Price is the key determinant of the revenue earned and the final payment made to tea farmers.

The earned dollars are converted to shillings at the prevailing exchange rate, and invested in interest-earning accounts with commercial banks.

This occurs at different times and at different rates, depending on the prevailing interest rates in the market and amount of funds available for investment.

The price realised, volume of the made tea sold, as well as interest earnings are, therefore, the major contributors to the total revenues made by individual factory companies.

On the operating expenses side, the key cost drivers are labour, electricity, wood fuel, financing costs (interest on loans and depreciation), administrative costs and other expenses incurred in the ordinary course of business.

There are factory companies with no loans to service at all and yet others have heavy loan obligations, as they have newly constructed factories or expansions to enhance processing capacities, mini-hydro projects or wood fuel plantation projects. The cost and availability of wood fuel, which is a major input cost in factory operations, differs greatly from factory to factory.

With these in mind, it is therefore clear that it is not practically possible to pay a uniform rate across all factory companies, as each factory is a limited liability company operating independently.

In the just-ended financial year, average costs stood at an average of 25 per cent of the total income generated by the factories.

Thus, farmers will be paid an average of 75 per cent of the income, which works out to a total payment of Sh61.99 billion, a 43 per cent increase from the previous year.

This is the best performance we have achieved so far in the history of the smallholder tea sub-sector.

The current business model for smallholder tea farmers in Kenya is an international case study on how to empower smallholder farmers to successfully govern and manage their own affairs. This very successful model should be jealously safeguarded in the interest of Kenyan tea farmers.
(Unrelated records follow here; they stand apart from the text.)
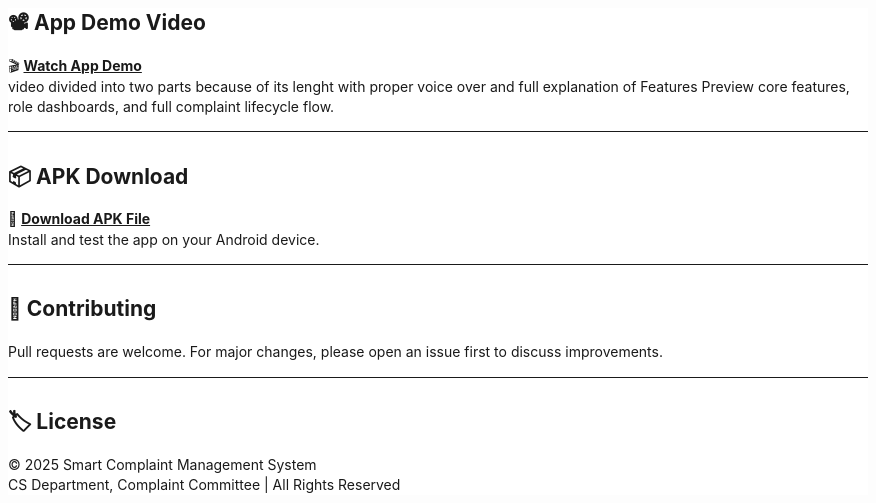
## 📽️ App Demo Video

🎬 **[Watch App Demo](https://drive.google.com/drive/folders/1GQk4WfZlVBHjXBDi7dV9Bb1pzvJtUEvN?usp=drive_link)**  
video divided into two parts because of its lenght with proper voice over  and full explanation of Features
Preview core features, role dashboards, and full complaint lifecycle flow.

---

## 📦 APK Download

📱 **[Download APK File](https://drive.google.com/drive/folders/14gA7_R1TKbyKldfwr6DnJOtsKQHAJB42?usp=drive_link)**  
Install and test the app on your Android device.

---

## 🤝 Contributing

Pull requests are welcome. For major changes, please open an issue first to discuss improvements.

---

## 🏷️ License

© 2025 Smart Complaint Management System  
CS Department, Complaint Committee | All Rights Reserved
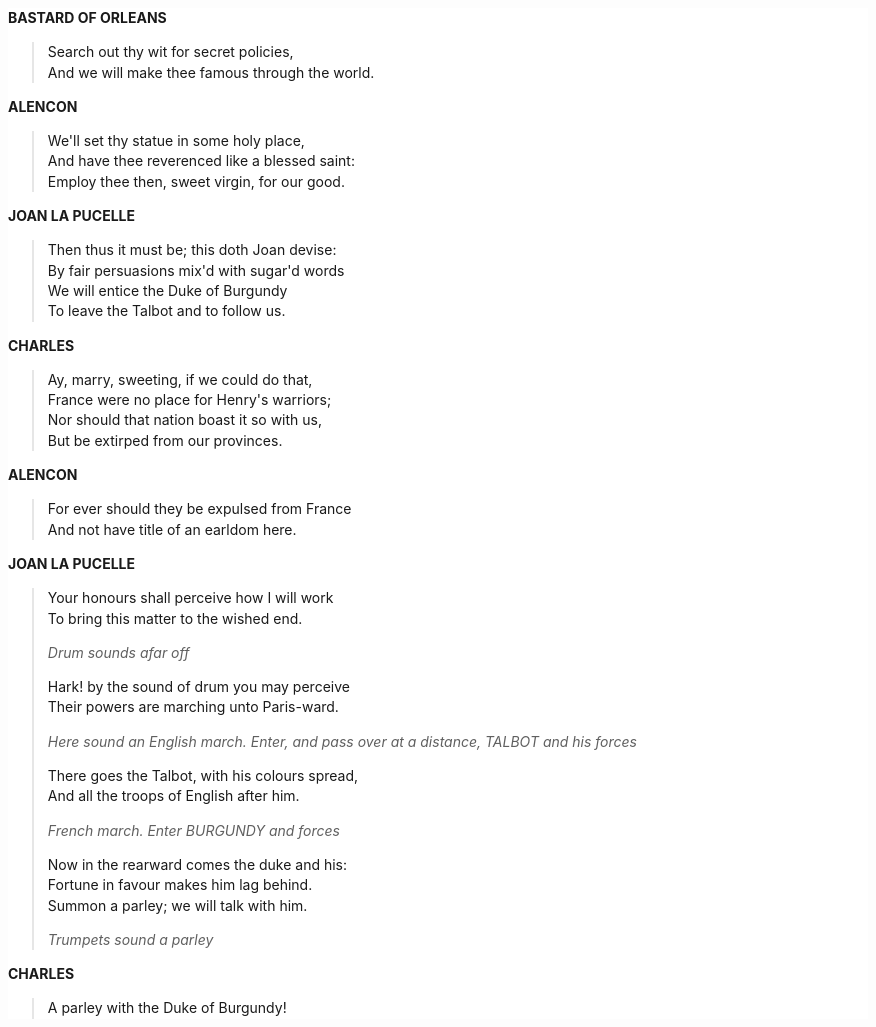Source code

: <A NAME=speech3><b>BASTARD OF ORLEANS</b></a>
<blockquote>
<A NAME=12>Search out thy wit for secret policies,</A><br>
<A NAME=13>And we will make thee famous through the world.</A><br>
</blockquote>

<A NAME=speech4><b>ALENCON</b></a>
<blockquote>
<A NAME=14>We'll set thy statue in some holy place,</A><br>
<A NAME=15>And have thee reverenced like a blessed saint:</A><br>
<A NAME=16>Employ thee then, sweet virgin, for our good.</A><br>
</blockquote>

<A NAME=speech5><b>JOAN LA PUCELLE</b></a>
<blockquote>
<A NAME=17>Then thus it must be; this doth Joan devise:</A><br>
<A NAME=18>By fair persuasions mix'd with sugar'd words</A><br>
<A NAME=19>We will entice the Duke of Burgundy</A><br>
<A NAME=20>To leave the Talbot and to follow us.</A><br>
</blockquote>

<A NAME=speech6><b>CHARLES</b></a>
<blockquote>
<A NAME=21>Ay, marry, sweeting, if we could do that,</A><br>
<A NAME=22>France were no place for Henry's warriors;</A><br>
<A NAME=23>Nor should that nation boast it so with us,</A><br>
<A NAME=24>But be extirped from our provinces.</A><br>
</blockquote>

<A NAME=speech7><b>ALENCON</b></a>
<blockquote>
<A NAME=25>For ever should they be expulsed from France</A><br>
<A NAME=26>And not have title of an earldom here.</A><br>
</blockquote>

<A NAME=speech8><b>JOAN LA PUCELLE</b></a>
<blockquote>
<A NAME=27>Your honours shall perceive how I will work</A><br>
<A NAME=28>To bring this matter to the wished end.</A><br>
<p><i>Drum sounds afar off</i></p>
<A NAME=29>Hark! by the sound of drum you may perceive</A><br>
<A NAME=30>Their powers are marching unto Paris-ward.</A><br>
<p><i>Here sound an English march. Enter, and pass over at a distance, TALBOT and his forces</i></p>
<A NAME=31>There goes the Talbot, with his colours spread,</A><br>
<A NAME=32>And all the troops of English after him.</A><br>
<p><i>French march. Enter BURGUNDY and forces</i></p>
<A NAME=33>Now in the rearward comes the duke and his:</A><br>
<A NAME=34>Fortune in favour makes him lag behind.</A><br>
<A NAME=35>Summon a parley; we will talk with him.</A><br>
<p><i>Trumpets sound a parley</i></p>
</blockquote>

<A NAME=speech9><b>CHARLES</b></a>
<blockquote>
<A NAME=36>A parley with the Duke of Burgundy!</A><br>
</blockquote>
What do you think fuelled the dissatisfaction with the payout, particularly in Thumaita, Gianchore and Tombe tea factories?

There were false final payment figures circulating on social media in July this year purporting to be this year’s bonus. This misinformation fuelled the events that took place in these factories.

There is normally intense competition between factory companies in the same zones. We have been informed that some farmers were unhappy with their individual factory positions in their zones, while others were incited by individuals desirous of wrecking our otherwise successful tea business.

It is difficult to understand what they would gain by destroying a very successful farmer enterprise.